Cookies are persistent between either sessions or pages. With a session cookie, when the user leaves the session or closes the browser the session cookie is destroyed. With a cookie with an explicit expiration date, the cookie will remain on the client's computer system until the set time is reached.

One example of the use of a cookie is to create a more interactive basket for a user. Storing the basket in the cookie whilst the user adds items to the basket makes it quick and interactive for the user. Once the server receives the basket, the server can then move the basket to a server variable such as a session variable and then 'flush' the actual cookie on the client's computer. The cookie used here could simply be a session cookie. This also demonstrates an effective method of communication between the client side and server side languages.

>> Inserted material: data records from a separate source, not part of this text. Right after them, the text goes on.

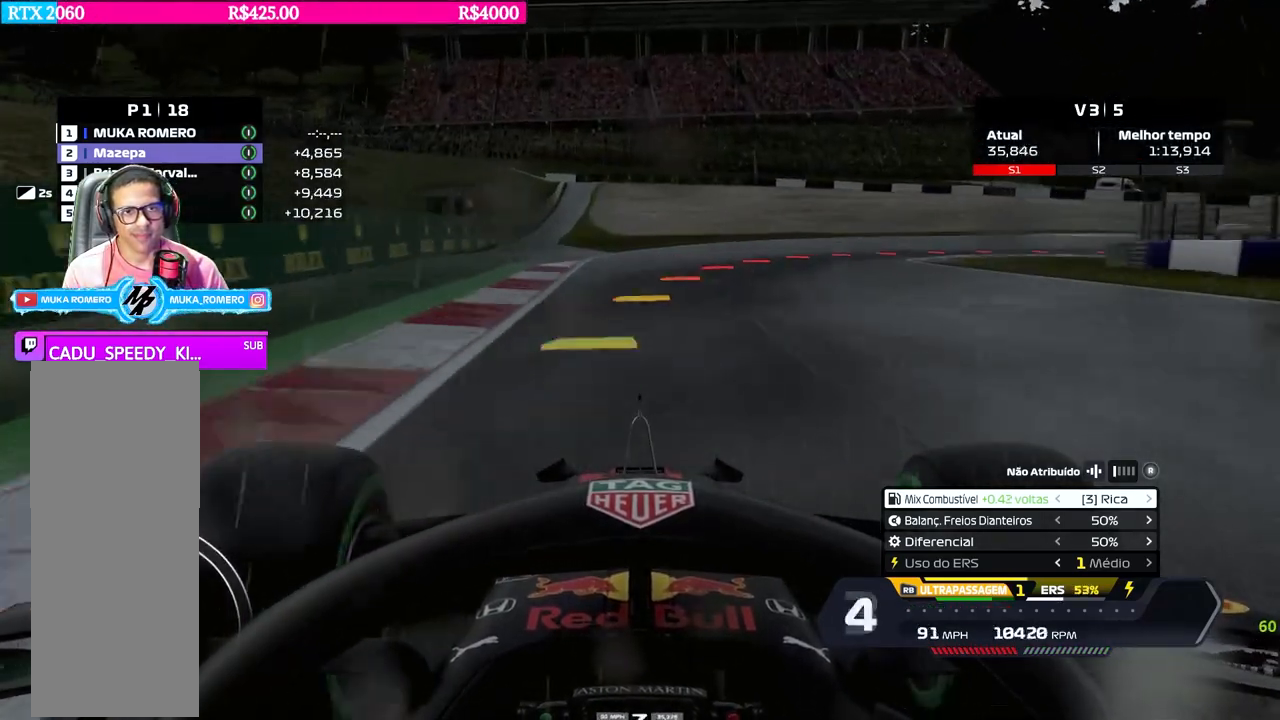
Gameplay with a controller (Xbox layout); each line is a JSON object with the inputs held at the frame after it. "events" lists button and stick changes between this image and that frame as [ms after this image, input, new state], when the widget could be followed in between.
{"buttons": [], "left_stick": "right", "right_stick": "center", "events": [[17, "left_stick", "right"], [100, "left_stick", "center"], [200, "left_stick", "right"], [384, "L2", "up"]]}
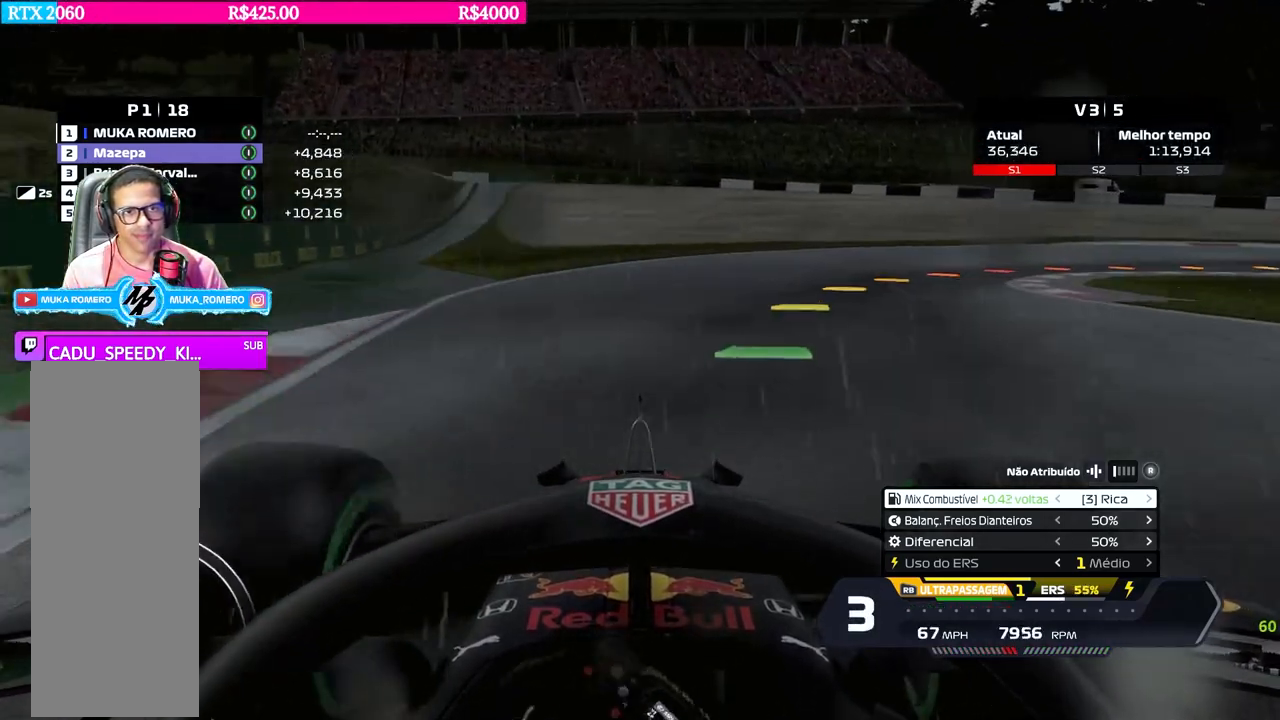
{"buttons": [], "left_stick": "right", "right_stick": "center", "events": []}
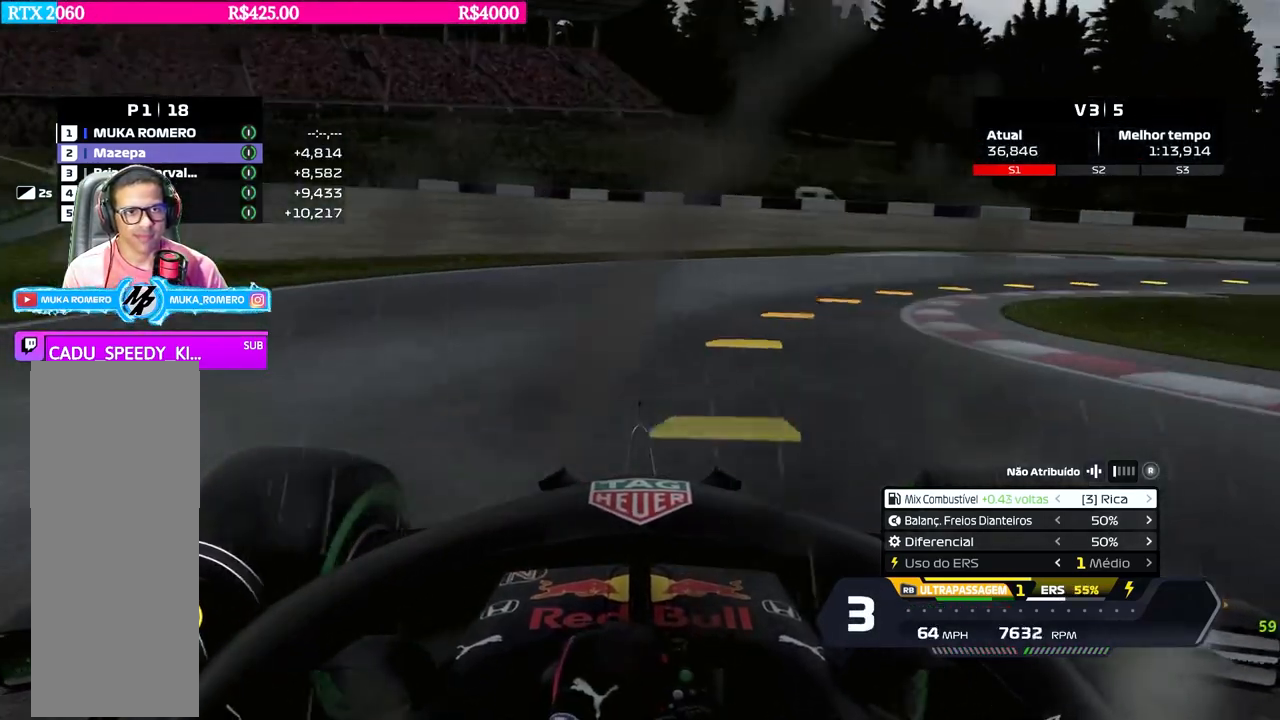
{"buttons": ["R2"], "left_stick": "right", "right_stick": "center", "events": [[484, "R2", "down"]]}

Cookies are stored as plain text within a client's computer system.

Setting and retrieving cookies

When it comes to working with cookies, JavaScript does not have as 'clean' a solution as a language such as PHP or Java. The document object provides a cookie property which contains a single string that has all cookies:

JavaScript
//This will produce a string of all cookies in use on this website
alert(document.cookie);

Cookies should be in the format:

<name>=<value>;expires=<expiry>;path=<path>

Where anything within angled brackets (< >) is a variable placeholder that can be changed.

A cookie variable can only contain strings, integers and reals and booleans and cannot contain non-stringified objects or other types that do not fall in to these categories.